Published:October 15, 2021DOI:https://doi.org/10.1016/j.jcct.2021.09.006
      A 3-year-old asymptomatic girl was noted to have a heart murmur. Chest X-ray showed a curvilinear shadow along the right heart border (Fig. 1A) characteristic of the Scimitar sign. Echocardiography revealed a Scimitar vein (SV) draining the entire right lung to the inferior vena cava (IVC) which was stenosed at the junction with SV (Fig. 1B; arrow). CT angiography and hepatic venography revealed a 1.5 cm-long segment of stenosis in the IVC proximal to the insertion of the SV, resulting in outflow obstruction of short hepatic veins (HVs) with resultant intrahepatic veno-venous collaterals which coursed to the IVC above the level of stenosis (Fig. 2).
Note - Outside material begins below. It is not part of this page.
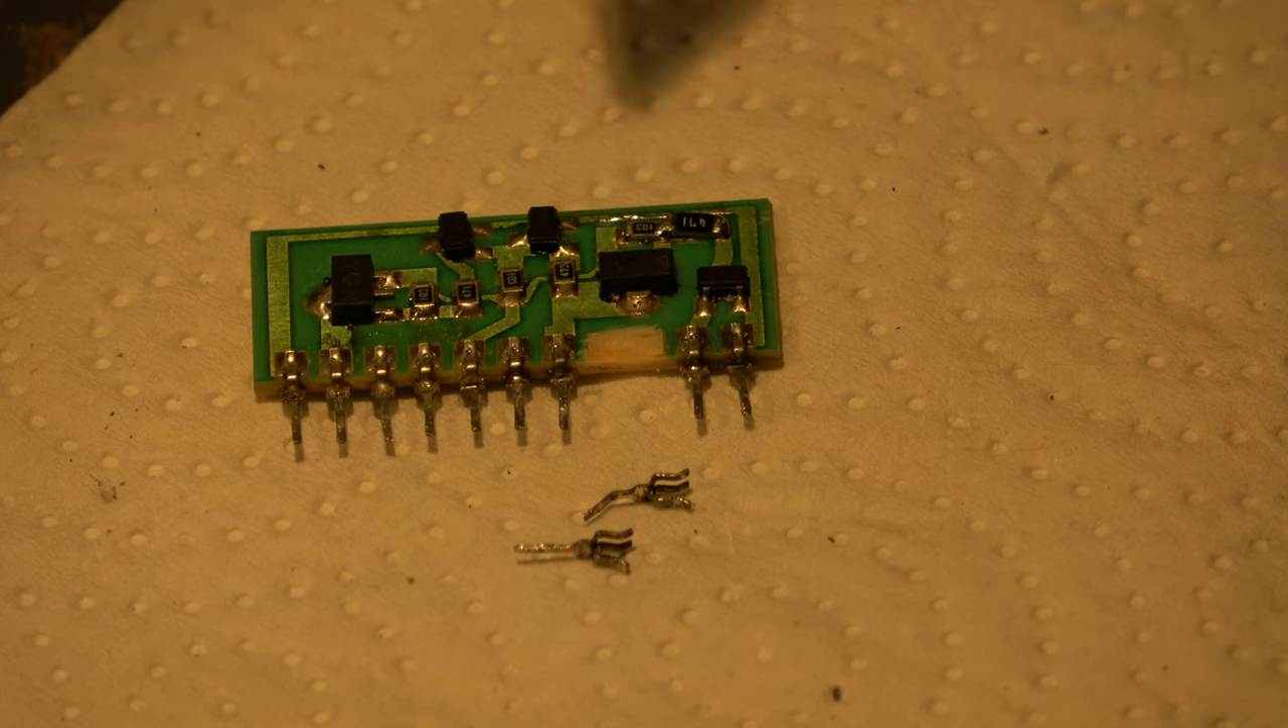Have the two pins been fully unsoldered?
Yes.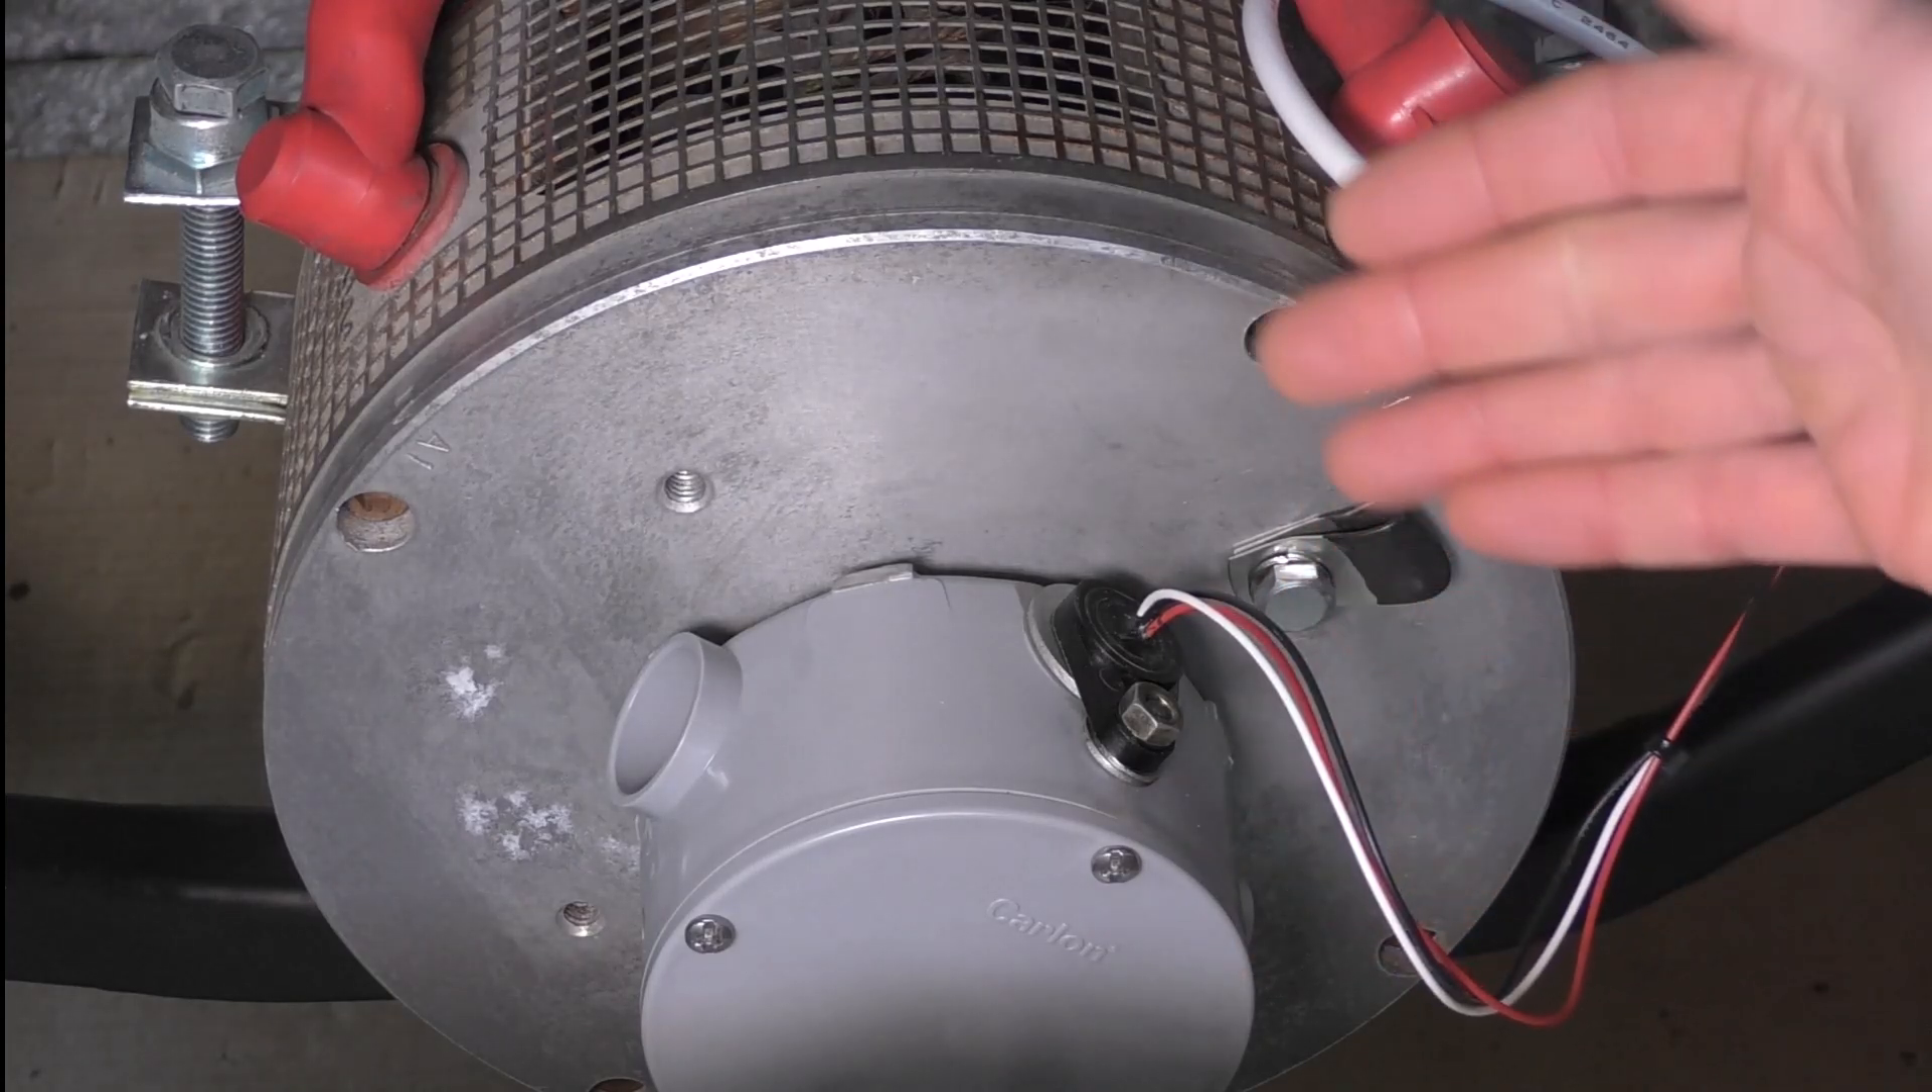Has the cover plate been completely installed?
Yes.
No associated hepatic parenchymal changes were identified, and the liver function was normal. Through cardiac catheterization (supplementary video), she was confirmed to have pulmonary arterial hypertension (32 ​mmHg mean), and SV hypertension (23 ​mmHg mean).
      Fig. 1
      Fig. 1A. Chest X-ray showed “Scimitar sign” along the right heart border (arrowheads). B. Scimitar vein draining to the inferior vena cava, which was stenosed at the junction (arrow).
      Fig. 2
      Fig. 2Enhanced CT of the heart and hepatic veins. A. The entire right lung was drained into the inferior vena cava (IVC) through the Scimitar vein (arrowheads). The IVC was significantly narrowed at the junction (arrow). B to D. Multiple intrahepatic veno-venous collaterals shunted into the right, middle and left hepatic veins connected to the IVC above the level of stenosis (arrow). RA, right atrium; HV, hepatic vein; IVC, inferior vena cava.